Saturday, May 28, 2016

The Penelopiad by Margaret Atwood

So, I stumbled upon this book while searching for the Booker prize winners. I found the name of Margaret Atwood who is very popular as a poet and novelist. I was planning to read the other novel by her first which is "The Handmaid's Tale" but I'm going to keep it for later.

I'll also like to add that this is not a full fledged novel but a short novel or a long story as you can call it. Technically, they call it novella. I realized this in the middle of my reading because I was through with half of the book in like an hour. This is a problem with reading ebooks that sometimes you don't know how long this is going to be because I don't count the number of pages. Though, I thought I could have when I was reading my previous book "The Hindus".

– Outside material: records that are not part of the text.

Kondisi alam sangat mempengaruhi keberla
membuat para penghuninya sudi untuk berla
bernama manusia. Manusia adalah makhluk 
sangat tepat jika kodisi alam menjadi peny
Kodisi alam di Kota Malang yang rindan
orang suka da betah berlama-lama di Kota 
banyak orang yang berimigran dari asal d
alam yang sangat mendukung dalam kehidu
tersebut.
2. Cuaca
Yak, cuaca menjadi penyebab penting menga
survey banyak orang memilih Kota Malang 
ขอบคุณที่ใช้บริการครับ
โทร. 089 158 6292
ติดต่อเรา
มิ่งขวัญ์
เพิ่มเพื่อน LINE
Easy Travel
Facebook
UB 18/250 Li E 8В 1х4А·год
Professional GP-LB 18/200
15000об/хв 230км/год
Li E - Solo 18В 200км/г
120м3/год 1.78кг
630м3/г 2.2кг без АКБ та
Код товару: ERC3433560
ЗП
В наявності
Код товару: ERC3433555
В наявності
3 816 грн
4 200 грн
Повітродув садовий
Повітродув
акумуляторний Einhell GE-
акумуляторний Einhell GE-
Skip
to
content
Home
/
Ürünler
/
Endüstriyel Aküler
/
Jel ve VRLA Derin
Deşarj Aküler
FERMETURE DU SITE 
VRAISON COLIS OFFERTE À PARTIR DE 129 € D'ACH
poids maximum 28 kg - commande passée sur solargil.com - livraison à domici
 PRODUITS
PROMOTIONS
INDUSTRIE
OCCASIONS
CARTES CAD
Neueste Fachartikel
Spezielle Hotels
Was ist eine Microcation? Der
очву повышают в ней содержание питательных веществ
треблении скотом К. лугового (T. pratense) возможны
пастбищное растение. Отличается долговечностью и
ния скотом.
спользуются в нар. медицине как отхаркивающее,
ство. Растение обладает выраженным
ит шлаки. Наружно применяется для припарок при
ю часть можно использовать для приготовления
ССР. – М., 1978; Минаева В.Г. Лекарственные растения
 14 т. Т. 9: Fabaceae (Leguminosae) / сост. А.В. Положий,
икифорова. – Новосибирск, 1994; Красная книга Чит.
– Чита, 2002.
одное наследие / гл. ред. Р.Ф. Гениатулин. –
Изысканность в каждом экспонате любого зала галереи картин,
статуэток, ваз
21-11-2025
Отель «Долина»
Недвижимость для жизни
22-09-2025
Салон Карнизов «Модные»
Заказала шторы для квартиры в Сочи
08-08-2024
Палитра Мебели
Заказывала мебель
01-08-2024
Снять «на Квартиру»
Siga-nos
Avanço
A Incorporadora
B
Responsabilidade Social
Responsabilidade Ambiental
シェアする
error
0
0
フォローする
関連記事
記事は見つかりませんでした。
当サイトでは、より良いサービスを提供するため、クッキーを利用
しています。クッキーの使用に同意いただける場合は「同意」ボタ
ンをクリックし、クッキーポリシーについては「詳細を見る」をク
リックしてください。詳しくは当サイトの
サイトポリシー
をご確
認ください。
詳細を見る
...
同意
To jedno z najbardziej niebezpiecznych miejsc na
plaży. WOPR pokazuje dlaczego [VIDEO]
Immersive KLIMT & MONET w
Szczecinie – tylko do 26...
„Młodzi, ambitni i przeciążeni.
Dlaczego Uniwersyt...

Any ways, the book is not really a story but it is a narrative from Penelope's point of view who was the wife of Odysseus. I hope you are able to connect it with Odyssey. The narrative revolves around the twelve maids of Penelope and how they were hanged in the end without any proper reason. There is a whole reasoning of disloyalty etc in Odyssey but here it is given from Penelope's point of view.

There was no sequel of Odyssey which glorifies the female characters so this one is from a woman for a woman.

The whole story is around what all Penelope had gone through during the absence of Odysseus. It's rendered beautifully and it raises the question of freedom that a woman has versus a freedom that a man enjoys. Odysseus was gone for long years for Trojan war and he has a long list of adventures after that with witches, ogres and gods. Odyssey has details of his sleeping in the arms of beautiful maidens and goddesses but when he comes back after all these years first thing he was worried about was the chastity of his wife.

Why the whole epic glorifies his relations with other woman but very conservative about the conduct of Penelope? She doesn't have the freedom to do what she wants to do. If she does she will be labelled as a whore. May be she would have been hanged or brutally killed for that. Why chastity is a woman's virtue and she is judged on this scale so rigidly with zero tolerance?

There were no times when a woman was really glorified. We may find some deviations but they will be very rare. They are so rare that you can count them on fingers.

The saddest part is that there is no change in this perception of a woman, she is either objectified (like the maidens of Odyssey whom the Odysseus enjoys) or scrutinized for her loyalty/chastity/whatever-makes-a-man-feel-better.

I hope that one day we all have the freedom to live with dignity and make the choices that we want to make and do not follow what others have decided for us.

This is a pretty good read and it questions the very mindset of a society.